Галактика 1995 № 3 | страница 44
Граф сделал несколько глотков из серебряного графина и продолжал:
— Рецепт приготовления я расскажу Вам позже, а вот состав напитка, болотный сельдерей, корни мандрагоры, сало змеи, кровь удода. Еще… не обессудьте… кровь девочки…
— Какой девочки?
— Юнны, разумеется.
— Благодарю Вас, жажда меня не мучает.
— Напиток Вам нужен для лечения.
Граф стал задыхаться, не смея преграждать дорогу настойчиво бьющимся в его мозгу догадкам. Отчетливо, ярко прослеживалась цепь ритуальных убийств, совершенных не без участия графа. Возмездие его страшило. Он стоял подле своих творений, как провинившийся юнец, и припоминал сопутствующие убийствам знаки Сатаны.
«Цветы в оранжереях и в саду — детище Берты Когда над ними склоняется Юнна, они так томны и нежны, так ласково зовущи. При моем появлении они сверкают, светятся, трещат, становятся загадочны, коварны, похожи на нее… Восковые куклы, ленты для могил и крыс, пытки слуг. Дьявол управлял моей душой. Спасти бы Христиана, тогда мы спасемся оба.»

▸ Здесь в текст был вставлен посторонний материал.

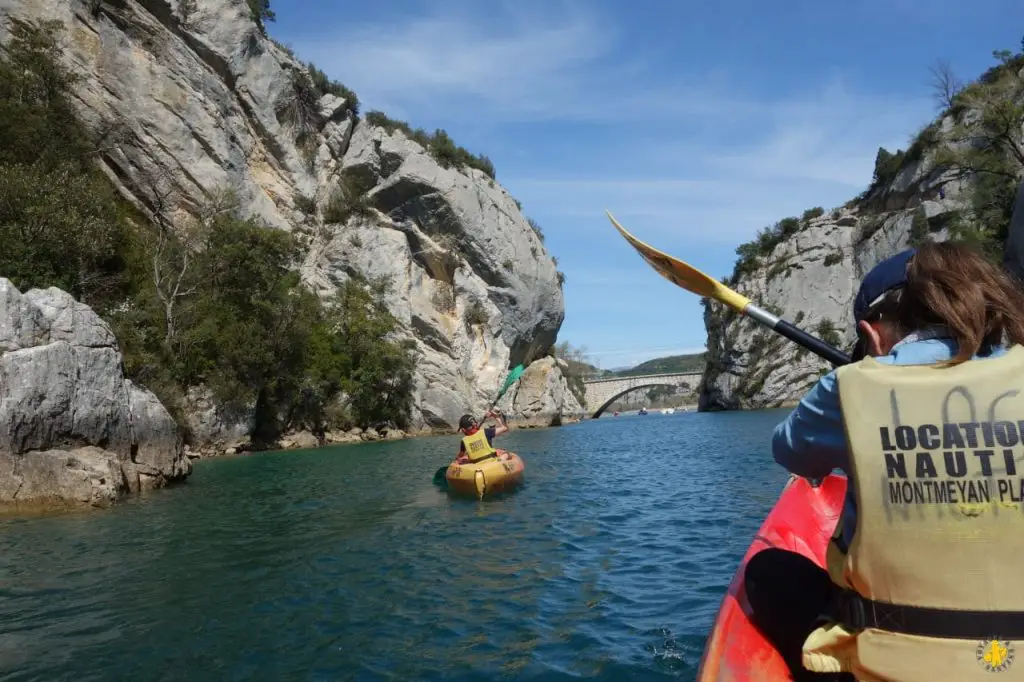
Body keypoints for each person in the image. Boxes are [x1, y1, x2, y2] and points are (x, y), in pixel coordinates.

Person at [745, 240, 1024, 681]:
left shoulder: (848, 388)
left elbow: (789, 450)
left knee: (767, 572)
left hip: (889, 668)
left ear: (872, 333)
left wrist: (858, 384)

— Вас беспокоят последние события? Не казните себя. Пылающий ангельский меч чаще оказывается догорающим прутом. Кто здесь умер при мне — запечатлен в моем искусстве, а значит спасен. А кто напишет мой портрет?
Христиан с удивлением обернулся на графа. После некоторого замешательства хозяин подземелья извлек баночку с обещанной мазью от гнойников, появившихся на теле Христиана.
— Граф, мне показалось… Что с Вами? На Вас лица нет.
— Иди к девочке Юнне… Она очень любит сниться по ночам всем нам. Приснись ей.
— Вы бредите.
— …Еще успеешь ее найти.
— Я отведу Вас, позову слуг.
— Оставь, мне скоро полегчает. Оставь меня.
Граф провел рукой по поверхности холста и оглянулся, выпучив глаза. Христиану стало жутко и он поспешил уйти.
— К черту все! — хрипел граф, собираясь с последними силами. — Я отравлен. Пусть меня сожрут оборотни, — и он по-новому увидел свои картины, водя глазами, и скользил его взгляд, не зацепляясь ни за один из образов. — Оборотень не я! Не я! Ты слышишь, Христиан?! Сжав в кулаке рукоять ножа, граф искромсал все холсты, превратив их в клочья. Граф вырезал крест, расстелил его на полу и лег. Глаза его безумно горели, он шевелил пересохшими губами, издавая нечленораздельные звуки.
— Берта! Ты меня сгубила… А? Ты пришла… Я слышу твое звериное дыхание. Ты пожаловала ко мне. Я отрекаюсь, пусть поздно… Христиан… ты помечен… опасайся.
Сжав руками горло, граф корчился от удушья. Так и замер он в своем последнем движении, вытянув руки к выходу из подземелья.